As far as lease terms for multifamily real estate, they generally are one-year leases with the tenant paying for utilities and the property owner paying for the mortgage and taxes. Retail and industrial leases can be for 5 or 10 years, giving a much longer and more dependable monthly income to the owner. More options for the lease terms are available for office, retail and industrial properties. These are more commonly known as gross leases or net leases. A gross lease is similar to a residential lease, which has a base rent and the landlord covers taxes and maintenance. In a net lease, the tenant is responsible for the rent as well as a portion of the taxes, insurance, maintenance and some operating expenses.

Ways to Invest 

  • Purchase a building: Purchasing a building is the most direct form of investment. It’s your money and you have the most control — and the most risk. But it can also give you a great return on your investment and lead to a great portfolio.
  • Apartment REITs: With less risk, investing in a REIT can be a great way to get into the multifamily real estate market. Here, you are among a pool of numerous investors and don’t need to worry about managing or buying the properties yourself. You receive a steady stream of investment income.
  • Crowdfunding: Raising money through real estate crowdfunding is a seemingly easy enough way to get into investing. You fund your investment through alternative finance — raising the money in small amounts from several different sources. You can see Benzinga picks’s of the top real estate crowdfunding platforms for multifamily real estate below.

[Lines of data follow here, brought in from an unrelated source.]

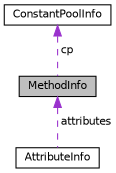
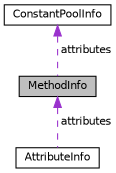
  digraph {
    node [color=black fillcolor=white fontname=Helvetica fontsize=10 shape=record style=filled]
    edge [color=darkorchid3 dir=back fontname=Helvetica fontsize=10 labelfontname=Helvetica labelfontsize=10 style=dashed]
    n1 [fillcolor=grey75 fontcolor=black height=0.2 label=MethodInfo width=0.4]
    n2 [height=0.2 label=AttributeInfo width=0.4]
    n3 [height=0.2 label=ConstantPoolInfo width=0.4]
    n1 -> n2 [label=" attributes"]
-   n3 -> n1 [label=" cp"]
+   n3 -> n1 [label=" attributes"]
  }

With this information on investing in multifamily real estate, you should be well on your way to planning how you're going to invest and what type of property you’d like to invest in.

Unlocking Passive Income

Investing in multifamily real estate offers passive income and portfolio growth. Understanding property classes, styles and financing options is important. Challenges like tenant management and maintenance exist, but there is potential for reliable cash flow and portfolio expansion. Single-family investments and alternative options like apartment REITs and crowdfunding allow for diversification without direct property management. The multifamily real estate market is expected to recover and see increased demand, offering the potential for impressive returns.

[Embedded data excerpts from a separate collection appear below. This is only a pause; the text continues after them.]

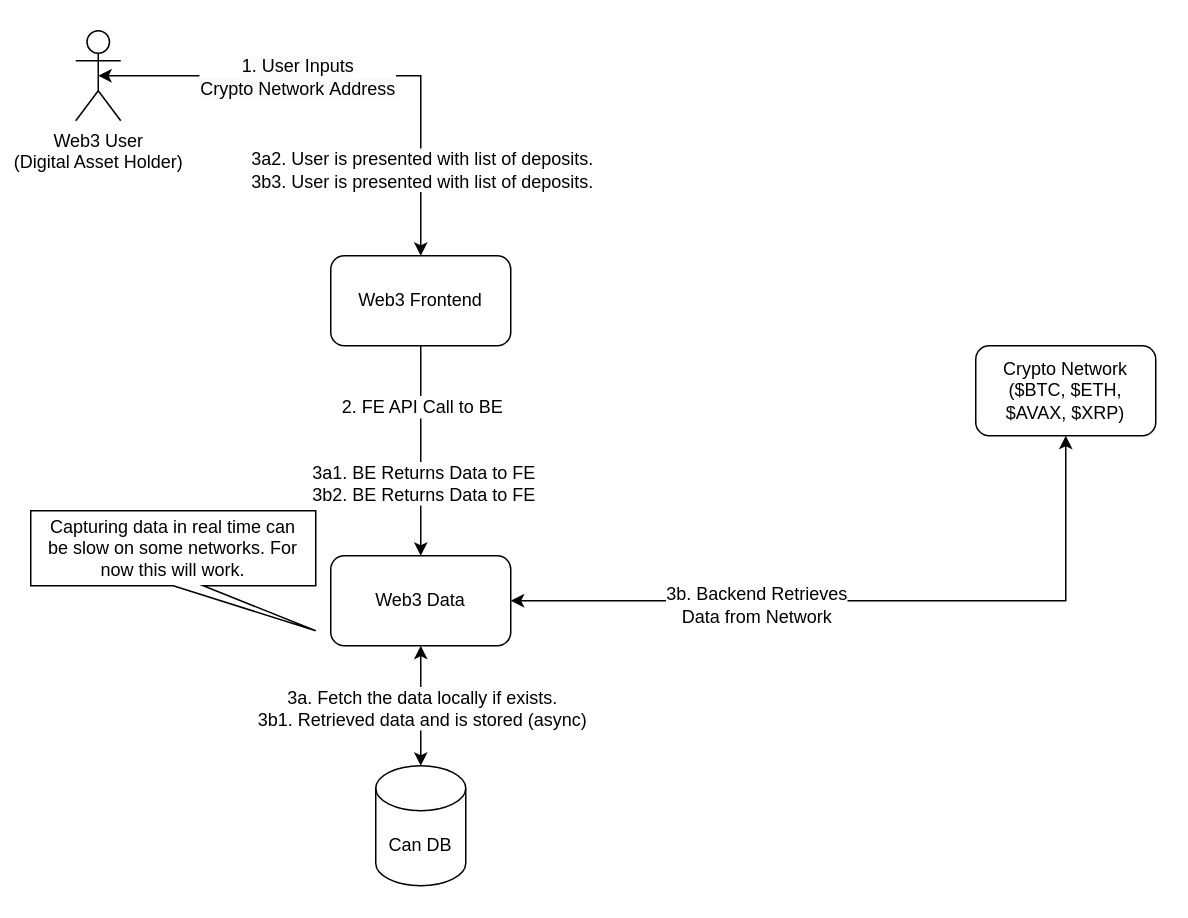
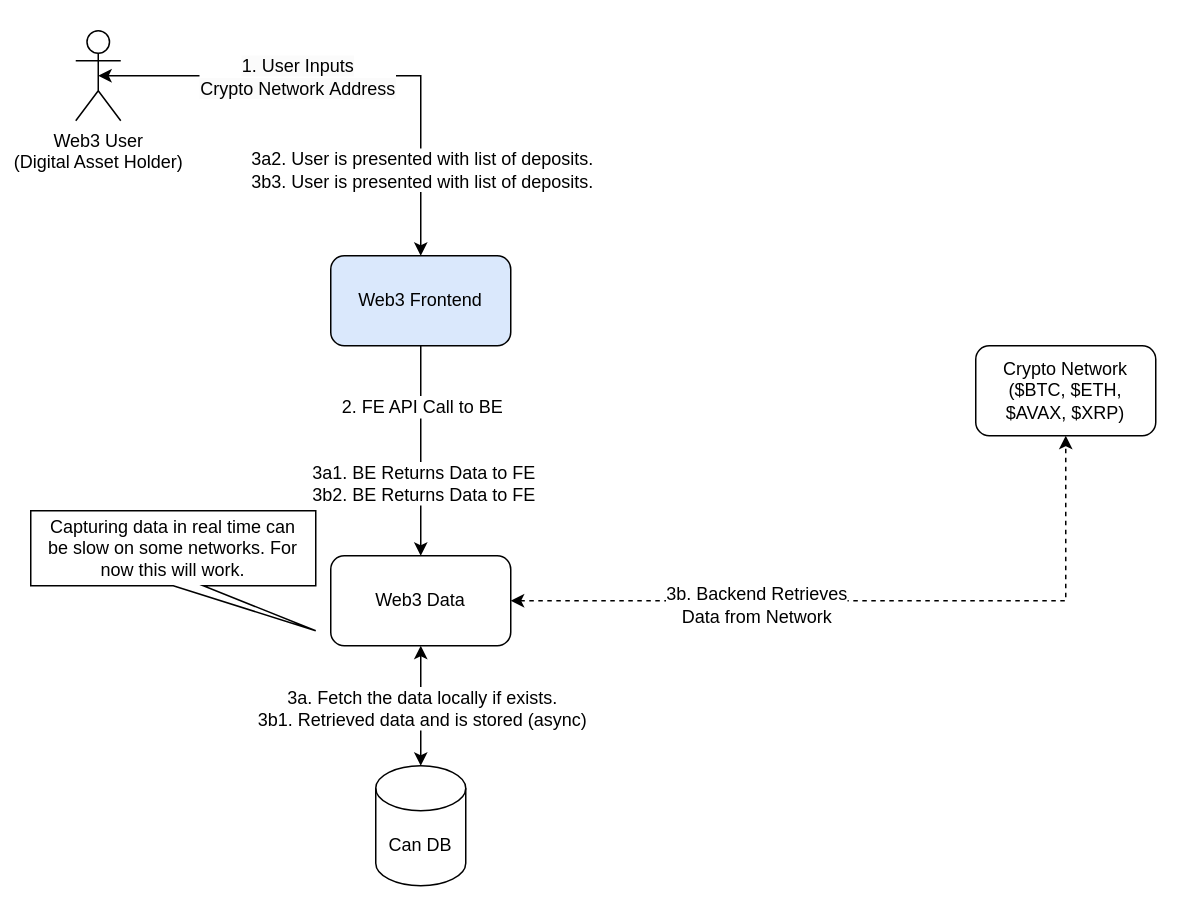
  <mxCell id="0" />
  <mxCell id="1" parent="0" />
  <mxCell id="2" style="edgeStyle=orthogonalEdgeStyle;rounded=0;orthogonalLoop=1;jettySize=auto;html=1;entryX=0.5;entryY=0;entryDx=0;entryDy=0;" edge="1" parent="1" source="5" target="10"><mxGeometry relative="1" as="geometry" /></mxCell>
  <mxCell id="3" value="2. FE API Call to BE" style="edgeLabel;html=1;align=center;verticalAlign=middle;resizable=0;points=[];fontSize=12;" vertex="1" connectable="0" parent="2"><mxGeometry x="-0.139" y="3" relative="1" as="geometry"><mxPoint x="-3" y="-20" as="offset" /></mxGeometry></mxCell>
  <mxCell id="4" value="3a1. BE Returns Data to FE&lt;br style=&quot;font-size: 12px;&quot;&gt;3b2. BE Returns Data to FE" style="edgeLabel;html=1;align=center;verticalAlign=middle;resizable=0;points=[];fontSize=12;" vertex="1" connectable="0" parent="2"><mxGeometry x="0.3" y="1" relative="1" as="geometry"><mxPoint as="offset" /></mxGeometry></mxCell>
- <mxCell id="5" value="Web3 Frontend" style="rounded=1;whiteSpace=wrap;html=1;" vertex="1" parent="1"><mxGeometry x="220" y="170" width="120" height="60" as="geometry" /></mxCell>
- <mxCell id="6" style="edgeStyle=orthogonalEdgeStyle;rounded=0;orthogonalLoop=1;jettySize=auto;html=1;strokeColor=default;startArrow=classic;startFill=1;" edge="1" parent="1" source="10" target="11"><mxGeometry relative="1" as="geometry" /></mxCell>
+ <mxCell id="5" value="Web3 Frontend" style="rounded=1;whiteSpace=wrap;html=1;fillColor=#dae8fc;" vertex="1" parent="1"><mxGeometry x="220" y="170" width="120" height="60" as="geometry" /></mxCell>
+ <mxCell id="6" style="edgeStyle=orthogonalEdgeStyle;rounded=0;orthogonalLoop=1;jettySize=auto;html=1;strokeColor=default;startArrow=classic;startFill=1;dashed=1;" edge="1" parent="1" source="10" target="11"><mxGeometry relative="1" as="geometry" /></mxCell>
  <mxCell id="7" value="3b. Backend Retrieves &lt;br style=&quot;font-size: 12px;&quot;&gt;Data from Network" style="edgeLabel;html=1;align=center;verticalAlign=middle;resizable=0;points=[];fontSize=12;" vertex="1" connectable="0" parent="6"><mxGeometry x="-0.321" y="-1" relative="1" as="geometry"><mxPoint y="1" as="offset" /></mxGeometry></mxCell>
  <mxCell id="8" style="edgeStyle=orthogonalEdgeStyle;rounded=0;orthogonalLoop=1;jettySize=auto;html=1;entryX=0.5;entryY=0;entryDx=0;entryDy=0;entryPerimeter=0;strokeColor=default;startArrow=classic;startFill=1;" edge="1" parent="1" source="10" target="16"><mxGeometry relative="1" as="geometry" /></mxCell>
  <mxCell id="9" value="3a. Fetch the data locally if exists.&lt;br style=&quot;font-size: 12px;&quot;&gt;3b1. Retrieved data and is stored (async)" style="edgeLabel;html=1;align=center;verticalAlign=middle;resizable=0;points=[];fontSize=12;" vertex="1" connectable="0" parent="8"><mxGeometry x="0.037" relative="1" as="geometry"><mxPoint as="offset" /></mxGeometry></mxCell>
  <mxCell id="10" value="Web3 Data" style="rounded=1;whiteSpace=wrap;html=1;" vertex="1" parent="1"><mxGeometry x="220" y="370" width="120" height="60" as="geometry" /></mxCell>
  <mxCell id="11" value="Crypto Network ($BTC, $ETH, $AVAX, $XRP)" style="rounded=1;whiteSpace=wrap;html=1;" vertex="1" parent="1"><mxGeometry x="650" y="230" width="120" height="60" as="geometry" /></mxCell>
  <mxCell id="12" style="edgeStyle=orthogonalEdgeStyle;rounded=0;orthogonalLoop=1;jettySize=auto;html=1;exitX=0.5;exitY=0.5;exitDx=0;exitDy=0;exitPerimeter=0;entryX=0.5;entryY=0;entryDx=0;entryDy=0;startArrow=classic;startFill=1;" edge="1" parent="1" source="15" target="5"><mxGeometry relative="1" as="geometry"><mxPoint x="400" y="170" as="targetPoint" /></mxGeometry></mxCell>
  <mxCell id="13" value="&lt;span style=&quot;font-size: 12px; background-color: rgb(251, 251, 251);&quot;&gt;1. User Inputs&lt;/span&gt;&lt;br style=&quot;border-color: var(--border-color); font-size: 12px; background-color: rgb(251, 251, 251);&quot;&gt;&lt;span style=&quot;font-size: 12px; background-color: rgb(251, 251, 251);&quot;&gt;Crypto Network&amp;nbsp;&lt;/span&gt;&lt;span style=&quot;font-size: 12px; background-color: rgb(251, 251, 251);&quot;&gt;Address&lt;/span&gt;" style="edgeLabel;html=1;align=center;verticalAlign=middle;resizable=0;points=[];" vertex="1" connectable="0" parent="12"><mxGeometry x="0.102" y="4" relative="1" as="geometry"><mxPoint x="-53" y="4" as="offset" /></mxGeometry></mxCell>
  <mxCell id="14" value="3a2. User is presented with list of deposits.&lt;br style=&quot;font-size: 12px;&quot;&gt;3b3. User is presented with list of deposits." style="edgeLabel;html=1;align=center;verticalAlign=middle;resizable=0;points=[];fontSize=12;" vertex="1" connectable="0" parent="12"><mxGeometry x="0.707" y="3" relative="1" as="geometry"><mxPoint x="-3" y="-9" as="offset" /></mxGeometry></mxCell>
  <mxCell id="15" value="Web3 User&lt;br&gt;(Digital Asset Holder)" style="shape=umlActor;verticalLabelPosition=bottom;verticalAlign=top;html=1;outlineConnect=0;" vertex="1" parent="1"><mxGeometry x="50" y="20" width="30" height="60" as="geometry" /></mxCell>
  <mxCell id="16" value="Can DB" style="shape=cylinder3;whiteSpace=wrap;html=1;boundedLbl=1;backgroundOutline=1;size=15;" vertex="1" parent="1"><mxGeometry x="250" y="510" width="60" height="80" as="geometry" /></mxCell>
  <mxCell id="17" value="Capturing data in real time can be slow on some networks. For now this will work." style="shape=callout;whiteSpace=wrap;html=1;perimeter=calloutPerimeter;fontSize=12;position2=1;spacing=6;" vertex="1" parent="1"><mxGeometry x="20" y="340" width="190" height="80" as="geometry" /></mxCell>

With all of this information on investing in multifamily real estate, you should be well on your way to planning how you're going to invest and what type of property you’d like to invest in. Go increase that portfolio and start earning some impressive passive income now. 

Frequently Asked Questions

Q

Can I earn a lot of money investing in multifamily real estate?

A

If you make the right deal, you can make a lot of money investing in multifamily real estate.

Q

What is a good ROI for multifamily?

A

A good ROI for multifamily is between 14 and 18 percent.

Q

Can I put 3% down on a multifamily property?

A

If the property is owner-occupied, you can likely qualify for a lower down payment.